Noch viel zu verhandeln


Zur Sache

Im Verfassungsausschuss des Nationalrates wird derzeit das Behindertengleichstellungsgesetz beraten. Die Behindertenorganisationen wollen bis zuletzt verhandeln, um wenigstens noch einige Verbesserungen an dem als zu „zahnlos“ empfundenen Gesetz zu erreichen.
Judit Marte von der Caritas verweist bereits auf einige Verhandlungserfolge seit der Regierungsvorlage. „Es wird eine eigene Verfassungsergänzung geben, mit der die Gebärdensprache als offizielle Amtssprache – ähnlich den Minderheitensprachen – anerkannt wird.“ Gehörlose haben damit ein Recht auf einen Gebärdendolmetsch etc. Ein weiterer Fortschritt zeichne sich, so Marte, bei der Berufszugänglichkeit ab. Da gab es bisher in vielen Berufsgesetzen die Bestimmung der „körperlichen Eignung“, die fast immer zum Berufsausschluss von Behinderten führte. Rollstuhlfahrer oder Blinde durften nicht Lehrer, Richter etc. werden. Jetzt soll diese Diskriminierung fallen.

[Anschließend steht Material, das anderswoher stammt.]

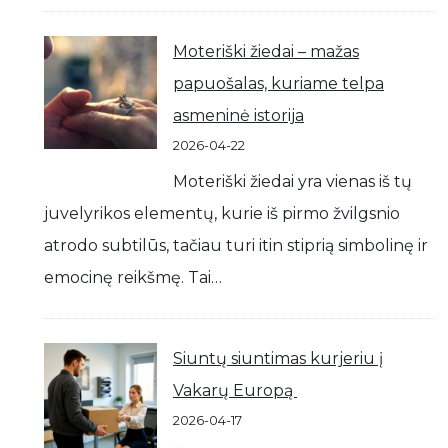
Moteriški žiedai – mažas
papuošalas, kuriame telpa
asmeninė istorija
2026-04-22
Moteriški žiedai yra vienas iš tų
juvelyrikos elementų, kurie iš pirmo žvilgsnio
atrodo subtilūs, tačiau turi itin stiprią simbolinę ir
emocinę reikšmę. Tai…
Siuntų siuntimas kurjeriu į
Vakarų Europą
2026-04-17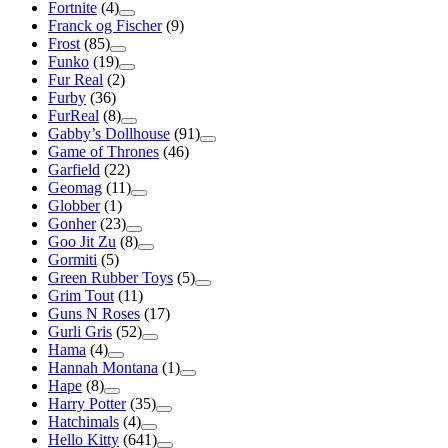
Fortnite
(4)
Franck og Fischer
(9)
Frost
(85)
Funko
(19)
Fur Real
(2)
Furby
(36)
FurReal
(8)
Gabby’s Dollhouse
(91)
Game of Thrones
(46)
Garfield
(22)
Geomag
(11)
Globber
(1)
Gonher
(23)
Goo Jit Zu
(8)
Gormiti
(5)
Green Rubber Toys
(5)
Grim Tout
(11)
Guns N Roses
(17)
Gurli Gris
(52)
Hama
(4)
Hannah Montana
(1)
Hape
(8)
Harry Potter
(35)
Hatchimals
(4)
Hello Kitty
(641)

Das Aktionsbündnis Behindertenrechte versucht derzeit mit ganz konkreten Anträgen vor allem das Klagsrecht (Durchsetzung von Maßnahmen statt billige Abfindung; Musterklagen etc.) zu verbessern. Dieses scheint der einzige Hebel zu sein, die am Länderveto gescheiterte Reichweite des Gleichstellungsgesetzes durchzusetzen.Massive Einwände gegen das Gesetz erhebt die Elterninitiative „Integration Österreich“. Sie kritisiert, dass der Bildungsbereich völlig fehlt, dass das Recht auf Integration nicht gestärkt und auch nicht über die Pflichtschule hinaus ausgeweitet wird und dass es weiter Kinder geben wird, die überhaupt kein Bildungsangebot erhalten.